### CONSIGNE
Reproduisez à l'identique toutes les lignes des entrées ci-dessous, sans y inclure les images.

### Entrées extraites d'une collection
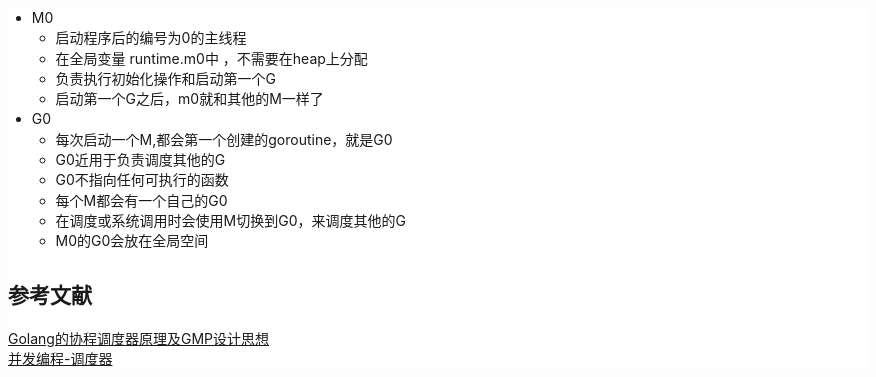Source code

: - M0
  - 启动程序后的编号为0的主线程
  - 在全局变量 runtime.m0中 ，不需要在heap上分配
  - 负责执行初始化操作和启动第一个G
  - 启动第一个G之后，m0就和其他的M一样了
- G0
  - 每次启动一个M,都会第一个创建的goroutine，就是G0
  - G0近用于负责调度其他的G
  - G0不指向任何可执行的函数
  - 每个M都会有一个自己的G0
  - 在调度或系统调用时会使用M切换到G0，来调度其他的G
  - M0的G0会放在全局空间


## 参考文献
[Golang的协程调度器原理及GMP设计思想](https://www.kancloud.cn/aceld/golang/1958305)  
[并发编程-调度器](https://draveness.me/golang/docs/part3-runtime/ch06-concurrency/golang-goroutine/)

### CORRIGÉ
Source code

: - M0
  - 启动程序后的编号为0的主线程
  - 在全局变量 runtime.m0中 ，不需要在heap上分配
  - 负责执行初始化操作和启动第一个G
  - 启动第一个G之后，m0就和其他的M一样了
- G0
  - 每次启动一个M,都会第一个创建的goroutine，就是G0
  - G0近用于负责调度其他的G
  - G0不指向任何可执行的函数
  - 每个M都会有一个自己的G0
  - 在调度或系统调用时会使用M切换到G0，来调度其他的G
  - M0的G0会放在全局空间


## 参考文献
[Golang的协程调度器原理及GMP设计思想](https://www.kancloud.cn/aceld/golang/1958305)  
[并发编程-调度器](https://draveness.me/golang/docs/part3-runtime/ch06-concurrency/golang-goroutine/)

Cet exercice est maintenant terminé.